> _Task directions_:
Render every line of the listing below as a Markdown table with the columns "Row" and "Listing line," numbering the rows in order and omitting blank lines. Leave the pictures out of the answer.

> _Given information_:
══════════════════════════════

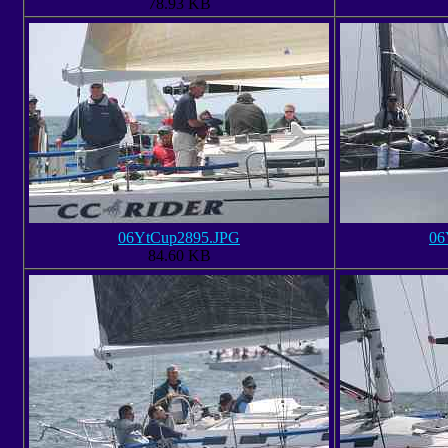
78.93 KB
06YtCup2895.JPG
06
84.60 KB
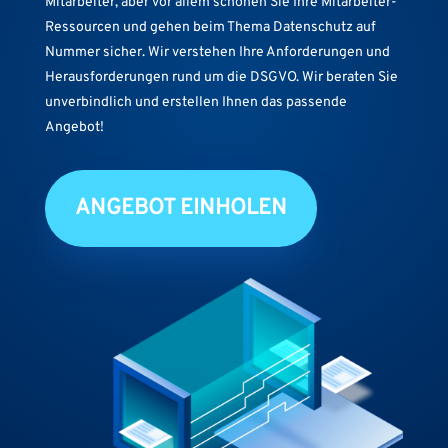
Mitarbeiter, aber vor allem schonen Sie Ihre
Mitarbeiter-
Ressourcen und gehen beim Thema Datenschutz auf
Nummer sicher. Wir verstehen Ihre Anforderungen und
Herausforderungen rund um die DSGVO. Wir beraten Sie
unverbindlich und erstellen Ihnen das passende
Angebot!
ANGEBOT EINHOLEN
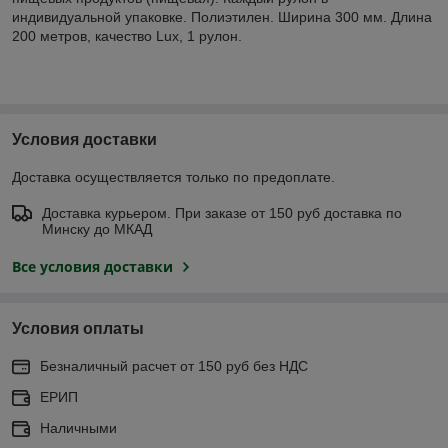
индивидуальной упаковке. Полиэтилен. Ширина 300 мм. Длина
200 метров, качество Lux, 1 рулон.
Условия доставки
Доставка осуществляется только по предоплате.
Доставка курьером. При заказе от 150 руб доставка по
Минску до МКАД
Все условия доставки
Условия оплаты
Безналичный расчет от 150 руб без НДС
ЕРИП
Наличными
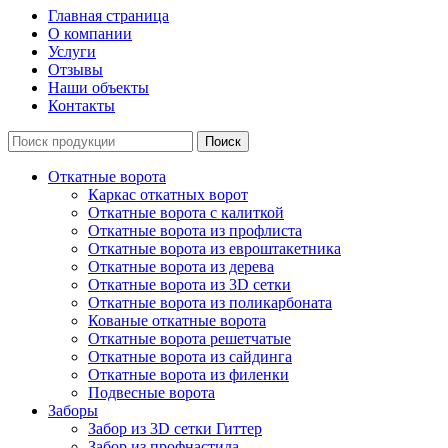
Главная страница
О компании
Услуги
Отзывы
Наши объекты
Контакты
Откатные ворота
Каркас откатных ворот
Откатные ворота с калиткой
Откатные ворота из профлиста
Откатные ворота из евроштакетника
Откатные ворота из дерева
Откатные ворота из 3D сетки
Откатные ворота из поликарбоната
Кованые откатные ворота
Откатные ворота решетчатые
Откатные ворота из сайдинга
Откатные ворота из филенки
Подвесные ворота
Заборы
Забор из 3D сетки Гиттер
Забор из профнастила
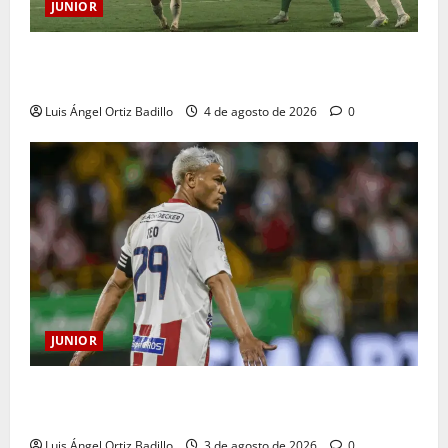
JUNIOR
¿Por qué no se jugará la fecha entre Nacional vs.
Junior en Medellín?
Luis Ángel Ortiz Badillo
4 de agosto de 2026
0
JUNIOR
El gran Teófilo Gutiérrez tendrá su despedida en el
Metropolitano
Luis Ángel Ortiz Badillo
3 de agosto de 2026
0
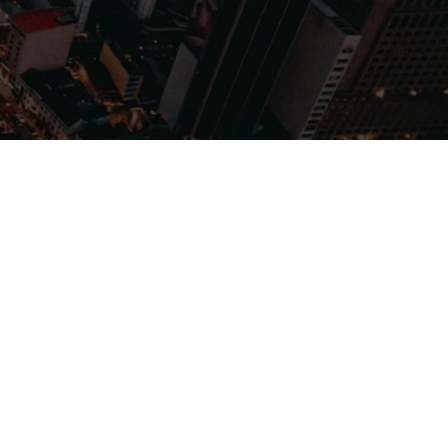
Filmes
Séries
Música
Gênero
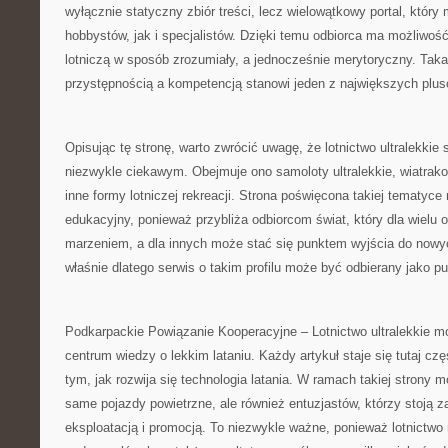
wyłącznie statyczny zbiór treści, lecz wielowątkowy portal, któr
hobbystów, jak i specjalistów. Dzięki temu odbiorca ma możliwoś
lotniczą w sposób zrozumiały, a jednocześnie merytoryczny. Ta
przystępnością a kompetencją stanowi jeden z największych plus
Opisując tę stronę, warto zwrócić uwagę, że lotnictwo ultralekki
niezwykle ciekawym. Obejmuje ono samoloty ultralekkie, wiatrako
inne formy lotniczej rekreacji. Strona poświęcona takiej tematyc
edukacyjny, ponieważ przybliża odbiorcom świat, który dla wielu 
marzeniem, a dla innych może stać się punktem wyjścia do nowy
właśnie dlatego serwis o takim profilu może być odbierany jako pu
Podkarpackie Powiązanie Kooperacyjne – Lotnictwo ultralekkie m
centrum wiedzy o lekkim lataniu. Każdy artykuł staje się tutaj cz
tym, jak rozwija się technologia latania. W ramach takiej strony 
same pojazdy powietrzne, ale również entuzjastów, którzy stoją z
eksploatacją i promocją. To niezwykle ważne, ponieważ lotnictwo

══════════════════════════════

> _Response below_:
| Row | Listing line |
|---|---|
| 1 | 78.93 KB |
| 2 | 06YtCup2895.JPG |
| 3 | 06 |
| 4 | 84.60 KB |
| 5 | Mitarbeiter, aber vor allem schonen Sie Ihre |
| 6 | Mitarbeiter- |
| 7 | Ressourcen und gehen beim Thema Datenschutz auf |
| 8 | Nummer sicher. Wir verstehen Ihre Anforderungen und |
| 9 | Herausforderungen rund um die DSGVO. Wir beraten Sie |
| 10 | unverbindlich und erstellen Ihnen das passende |
| 11 | Angebot! |
| 12 | ANGEBOT EINHOLEN |
| 13 | индивидуальной упаковке. Полиэтилен. Ширина 300 мм. Длина |
| 14 | 200 метров, качество Lux, 1 рулон. |
| 15 | Условия доставки |
| 16 | Доставка осуществляется только по предоплате. |
| 17 | Доставка курьером. При заказе от 150 руб доставка по |
| 18 | Минску до МКАД |
| 19 | Все условия доставки |
| 20 | Условия оплаты |
| 21 | Безналичный расчет от 150 руб без НДС |
| 22 | ЕРИП |
| 23 | Наличными |
| 24 | Главная страница |
| 25 | О компании |
| 26 | Услуги |
| 27 | Отзывы |
| 28 | Наши объекты |
| 29 | Контакты |
| 30 | Откатные ворота |
| 31 | Каркас откатных ворот |
| 32 | Откатные ворота с калиткой |
| 33 | Откатные ворота из профлиста |
| 34 | Откатные ворота из евроштакетника |
| 35 | Откатные ворота из дерева |
| 36 | Откатные ворота из 3D сетки |
| 37 | Откатные ворота из поликарбоната |
| 38 | Кованые откатные ворота |
| 39 | Откатные ворота решетчатые |
| 40 | Откатные ворота из сайдинга |
| 41 | Откатные ворота из филенки |
| 42 | Подвесные ворота |
| 43 | Заборы |
| 44 | Забор из 3D сетки Гиттер |
| 45 | Забор из профнастила |
| 46 | JUNIOR |
| 47 | ¿Por qué no se jugará la fecha entre Nacional vs. |
| 48 | Junior en Medellín? |
| 49 | Luis Ángel Ortiz Badillo |
| 50 | 4 de agosto de 2026 |
| 51 | 0 |
| 52 | JUNIOR |
| 53 | El gran Teófilo Gutiérrez tendrá su despedida en el |
| 54 | Metropolitano |
| 55 | Luis Ángel Ortiz Badillo |
| 56 | 3 de agosto de 2026 |
| 57 | 0 |
| 58 | Filmes |
| 59 | Séries |
| 60 | Música |
| 61 | Gênero |
| 62 | wyłącznie statyczny zbiór treści, lecz wielowątkowy portal, któr |
| 63 | hobbystów, jak i specjalistów. Dzięki temu odbiorca ma możliwoś |
| 64 | lotniczą w sposób zrozumiały, a jednocześnie merytoryczny. Ta |
| 65 | przystępnością a kompetencją stanowi jeden z największych plus |
| 66 | Opisując tę stronę, warto zwrócić uwagę, że lotnictwo ultralekki |
| 67 | niezwykle ciekawym. Obejmuje ono samoloty ultralekkie, wiatrako |
| 68 | inne formy lotniczej rekreacji. Strona poświęcona takiej tematyc |
| 69 | edukacyjny, ponieważ przybliża odbiorcom świat, który dla wielu  |
| 70 | marzeniem, a dla innych może stać się punktem wyjścia do nowy |
| 71 | właśnie dlatego serwis o takim profilu może być odbierany jako pu |
| 72 | Podkarpackie Powiązanie Kooperacyjne – Lotnictwo ultralekkie m |
| 73 | centrum wiedzy o lekkim lataniu. Każdy artykuł staje się tutaj cz |
| 74 | tym, jak rozwija się technologia latania. W ramach takiej strony  |
| 75 | same pojazdy powietrzne, ale również entuzjastów, którzy stoją z |
| 76 | eksploatacją i promocją. To niezwykle ważne, ponieważ lotnictwo |